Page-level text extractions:
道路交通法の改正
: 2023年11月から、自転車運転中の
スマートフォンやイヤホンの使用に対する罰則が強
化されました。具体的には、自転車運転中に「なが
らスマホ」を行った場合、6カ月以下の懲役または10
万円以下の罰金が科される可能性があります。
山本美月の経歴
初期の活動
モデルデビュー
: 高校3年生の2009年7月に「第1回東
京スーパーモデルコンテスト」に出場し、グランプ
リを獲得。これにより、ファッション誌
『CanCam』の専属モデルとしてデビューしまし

==

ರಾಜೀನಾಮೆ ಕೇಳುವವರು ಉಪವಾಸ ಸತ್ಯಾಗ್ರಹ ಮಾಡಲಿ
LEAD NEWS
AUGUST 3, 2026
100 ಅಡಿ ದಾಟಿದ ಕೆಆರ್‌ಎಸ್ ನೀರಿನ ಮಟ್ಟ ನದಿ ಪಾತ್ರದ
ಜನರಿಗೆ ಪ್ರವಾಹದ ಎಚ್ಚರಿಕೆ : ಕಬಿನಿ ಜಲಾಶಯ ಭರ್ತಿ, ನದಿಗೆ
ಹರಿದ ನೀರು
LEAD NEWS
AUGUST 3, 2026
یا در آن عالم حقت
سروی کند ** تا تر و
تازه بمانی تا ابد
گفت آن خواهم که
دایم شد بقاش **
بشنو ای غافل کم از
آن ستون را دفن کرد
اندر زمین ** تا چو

■ **ACTIVITY**
Using the entries above, give back exactly the line containing "ರಾಜೀನಾಮೆ ಕೇಳುವವರು ಉಪವಾಸ ಸತ್ಯಾಗ್ರಹ ಮಾಡಲಿ", the line containing "اندر زمین ** تا چو", and every line between them, and nothing else.

■ **WRITTEN ANSWER**
ರಾಜೀನಾಮೆ ಕೇಳುವವರು ಉಪವಾಸ ಸತ್ಯಾಗ್ರಹ ಮಾಡಲಿ
LEAD NEWS
AUGUST 3, 2026
100 ಅಡಿ ದಾಟಿದ ಕೆಆರ್‌ಎಸ್ ನೀರಿನ ಮಟ್ಟ ನದಿ ಪಾತ್ರದ
ಜನರಿಗೆ ಪ್ರವಾಹದ ಎಚ್ಚರಿಕೆ : ಕಬಿನಿ ಜಲಾಶಯ ಭರ್ತಿ, ನದಿಗೆ
ಹರಿದ ನೀರು
LEAD NEWS
AUGUST 3, 2026
یا در آن عالم حقت
سروی کند ** تا تر و
تازه بمانی تا ابد
گفت آن خواهم که
دایم شد بقاش **
بشنو ای غافل کم از
آن ستون را دفن کرد
اندر زمین ** تا چو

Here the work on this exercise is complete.